Almost a quarter of state secondaries were over capacity in 2022, which means they had enrolled more pupils than their reported number of available places, according to the Department for Education.
Government figures showed that 755 secondary schools, or 22 per cent of secondaries in England, were over capacity in 2021-22.
Around 37,000 pupils were in places that exceeded their school’s capacity, up from 35,000 a year earlier.
The number of over-capacity schools has risen from a decade-low of 477 schools, or 14 per cent of secondary schools, in 2013-14.
Geoff Barton, general secretary of the Association of School and College Leaders, said: “The number of secondary school-age children has increased in recent years.
“While school places have been added to accommodate this increase, there is particular pressure on places at popular schools, generally those with ‘good’ or ‘outstanding’ Ofsted ratings, which is probably why we see an increase in the number of secondaries at or over capacity.”
Pressure on places has been driven by a surge in the 11-year-old population after a baby boom in the 2000s. A rise in immigration has also increased demand for places.
The secondary school population is expected to peak in 2024 at 3.2 million before gradually declining.
Schools which are over capacity may be forced to have bigger class sizes to squeeze in excess pupils.
Data released on Thursday showed that the local authorities with the highest proportion of secondary schools “at or above capacity” included Kensington and Chelsea, Buckinghamshire, Walsall, Bury, and Hammersmith and Fulham. Other boroughs in the top-10 ranking for being over capacity included Cheshire East, Bath and North East Somerset and Southampton.
Prof Alan Smithers, of the Centre for Education and Employment Research at the University of Buckingham, said: “Some local authorities, like Kensington and Chelsea and Buckinghamshire, have a high proportion of very popular schools attracting many children from beyond their boundaries. This will lead to these authorities topping the rankings for ‘at or above capacity’.”
He added: “Local authorities have planned for the increases and provided more than a million extra secondary places in the past decade, but this has now slowed down because they can see that the birth rate more recently has been falling.”
Families faced one of the most competitive years on record for 11-year-olds seeking a place at their first-choice secondary school this year.
Around 640,000 pupils are estimated to have applied to start Year Seven in September, up by around 40,000 in four years.

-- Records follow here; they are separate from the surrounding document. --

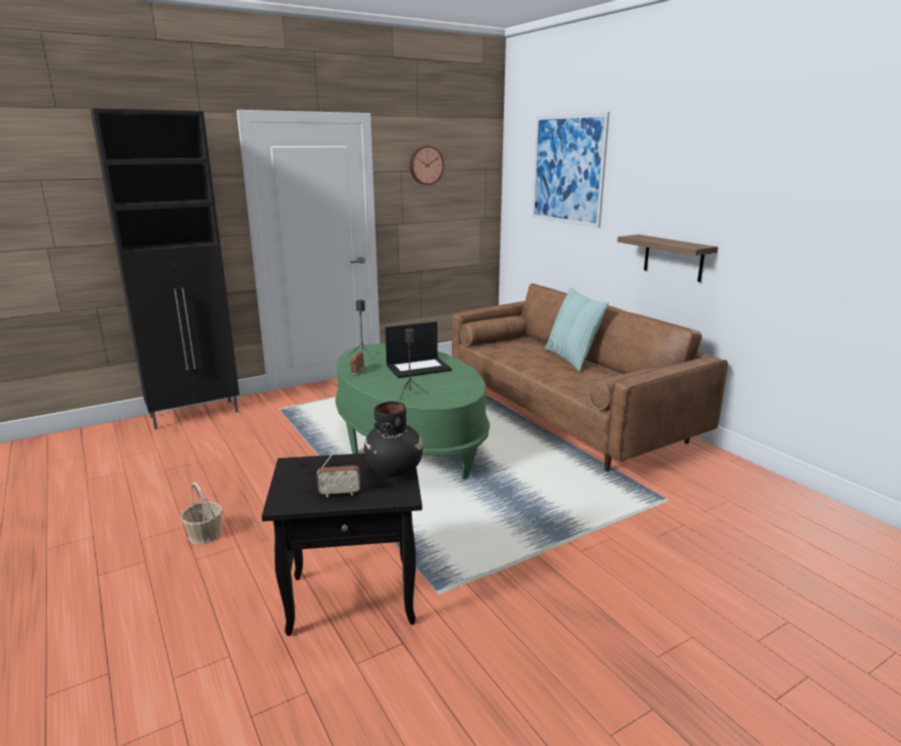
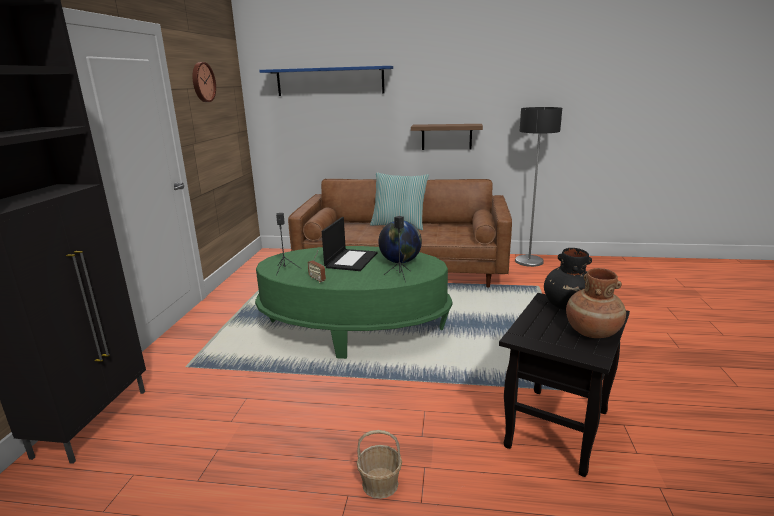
camera: 50 degrees left, 0 degrees up
radio [317,446,360,497] -> brown vase [566,268,626,338]
picture [532,112,609,228] -> blue shelf [259,66,393,96]
none -> globe [378,221,422,263]
none -> floor lamp [515,107,562,267]

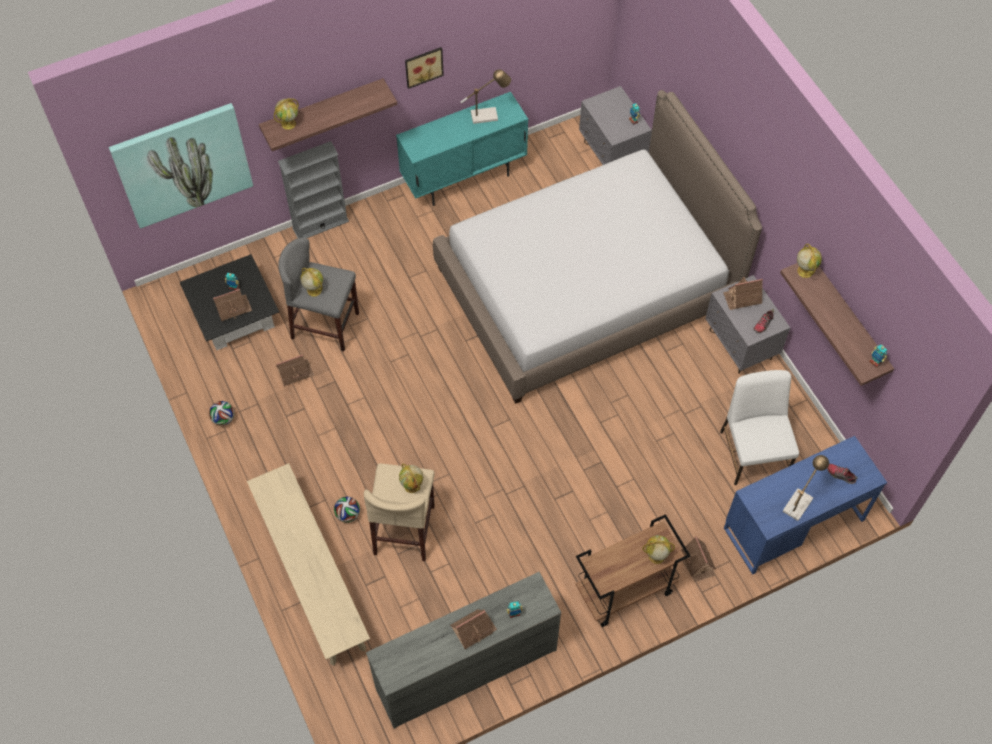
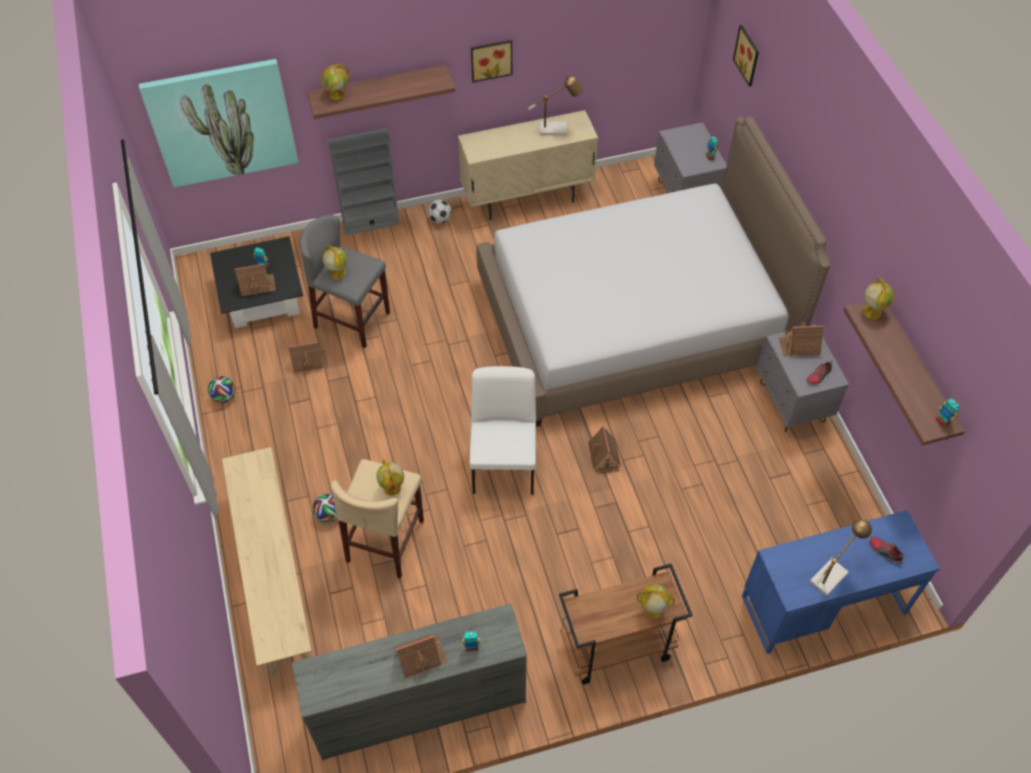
camera: 10 degrees right, 5 degrees down
turquoise cabinet [396,92,528,206] -> beige cabinet [458,110,598,220]
toy house [681,536,716,582] -> toy house moved to [588,425,621,474]
white chair [720,370,799,485] -> white chair moved to [470,366,536,495]
none -> football [428,200,452,224]
none -> picture [733,25,759,87]

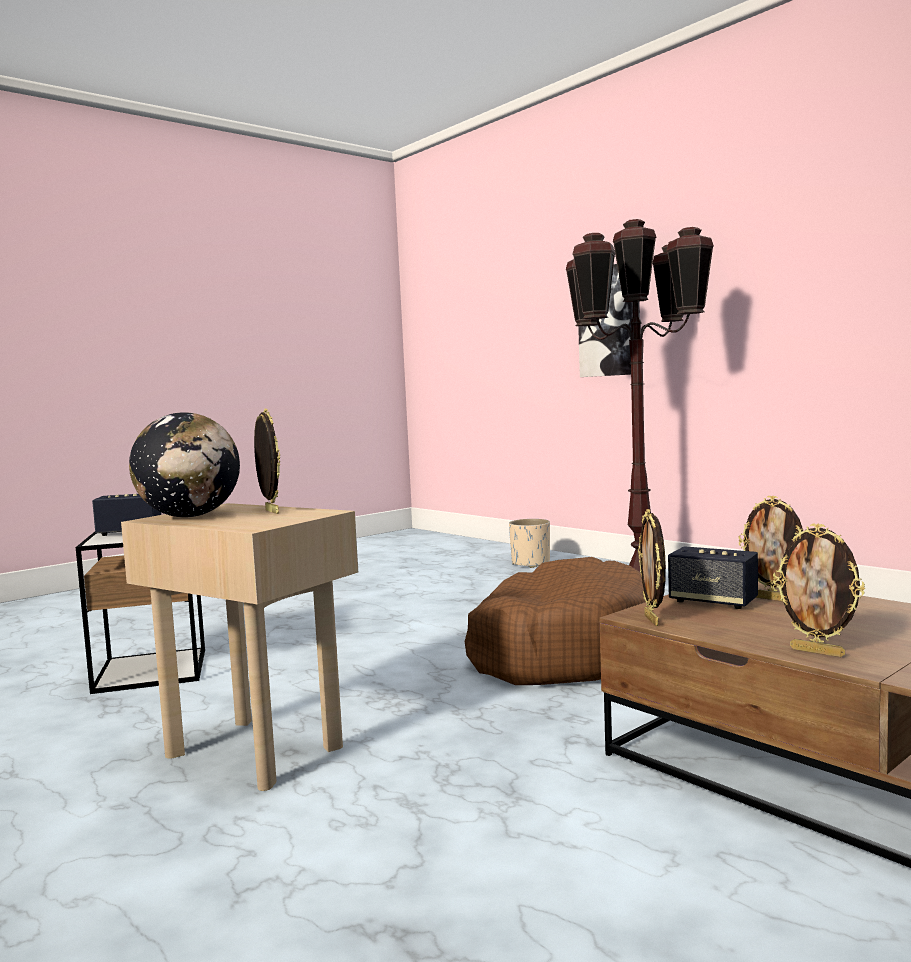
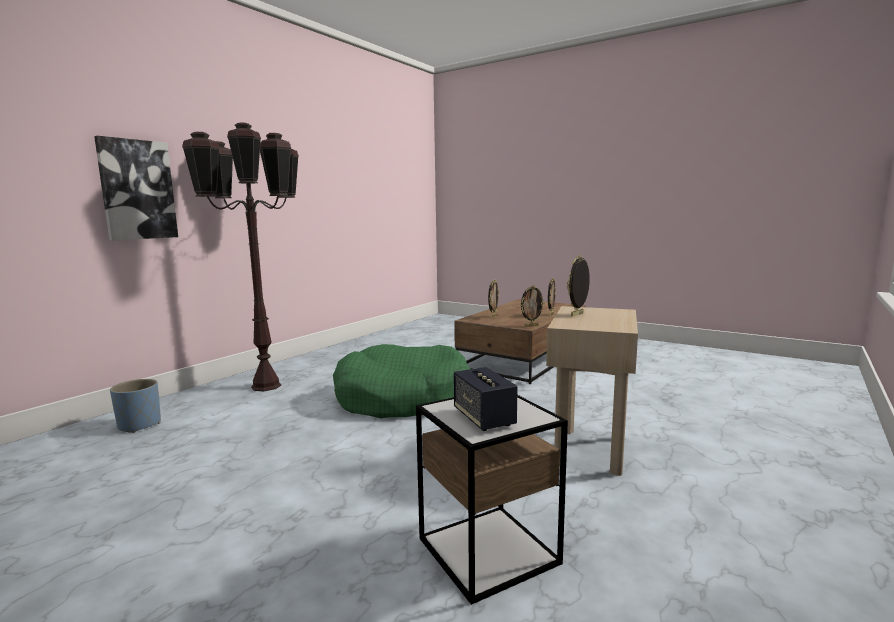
camera: 105 degrees left, 5 degrees up
globe [129,412,240,517] -> none
brown dog bed [465,557,646,685] -> green dog bed [333,344,470,418]
beige planter [509,519,550,568] -> blue planter [110,379,161,433]
speaker [668,546,758,609] -> none

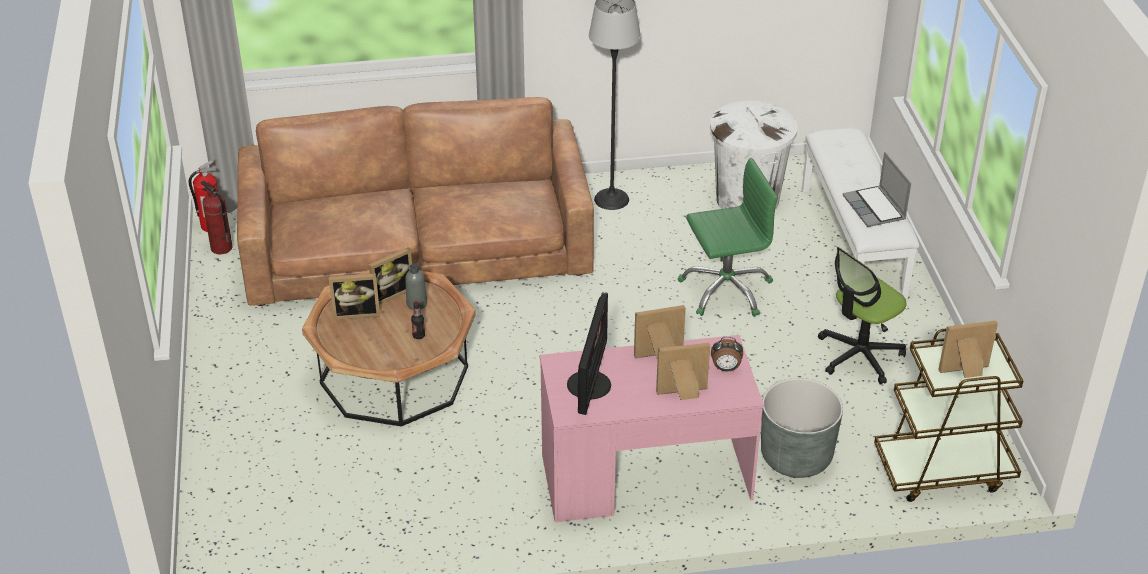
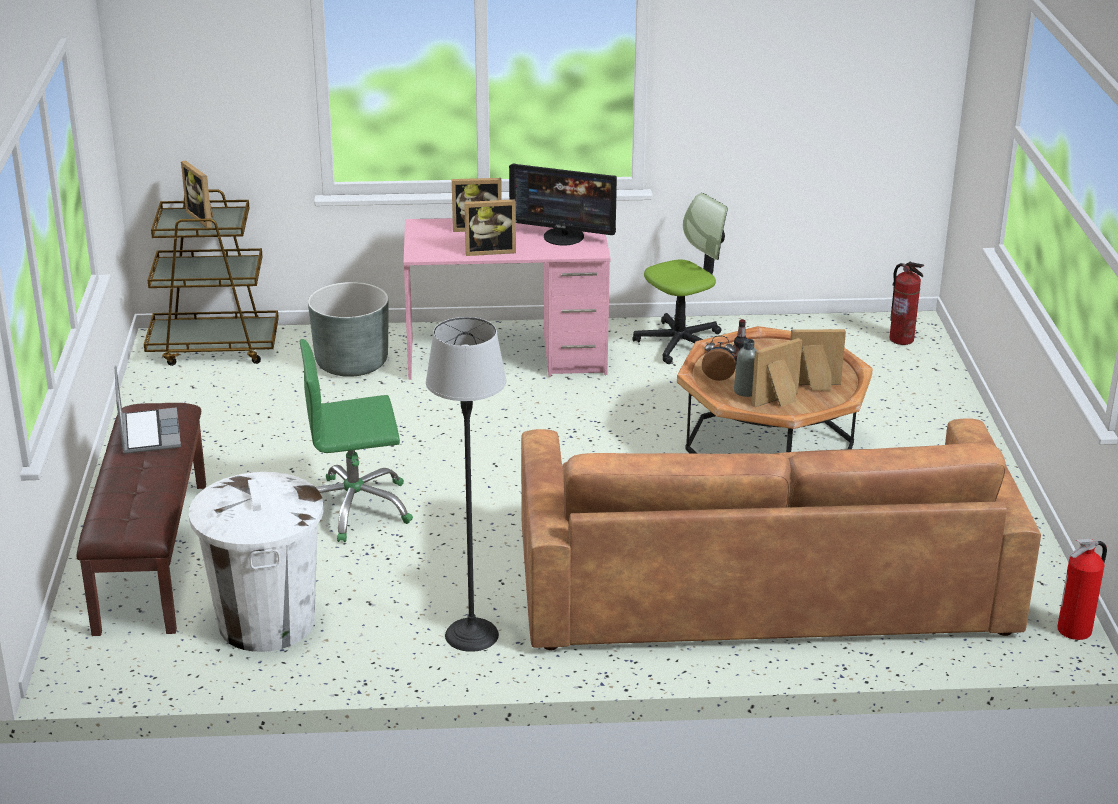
camera: 175 degrees left, 10 degrees down
fire extinguisher [201,180,232,254] -> fire extinguisher moved to [889,261,924,345]
monitor [567,293,611,415] -> monitor turned 90 degrees counterclockwise [509,164,617,246]
alarm clock [711,337,743,371] -> alarm clock moved to [702,336,736,381]
white bench [802,128,919,299] -> brown bench [77,403,206,636]
office chair [818,247,906,385] -> office chair moved to [632,193,727,364]
picture frame [938,320,998,378] -> picture frame turned 60 degrees clockwise [181,160,214,228]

Demand for primary school places has started to fall in some areas. The proportion of primary schools that were “at or above capacity” was 17 per cent in 2021-22, down from 20 per cent a decade ago. In 2022, there were 569,000 unfilled places in primary schools, an increase of 2 per cent from 2021, and 24 per cent more than in 2010.
Local authorities with the highest proportion of unfilled primary places included Wandsworth and Lambeth, at 27 per cent.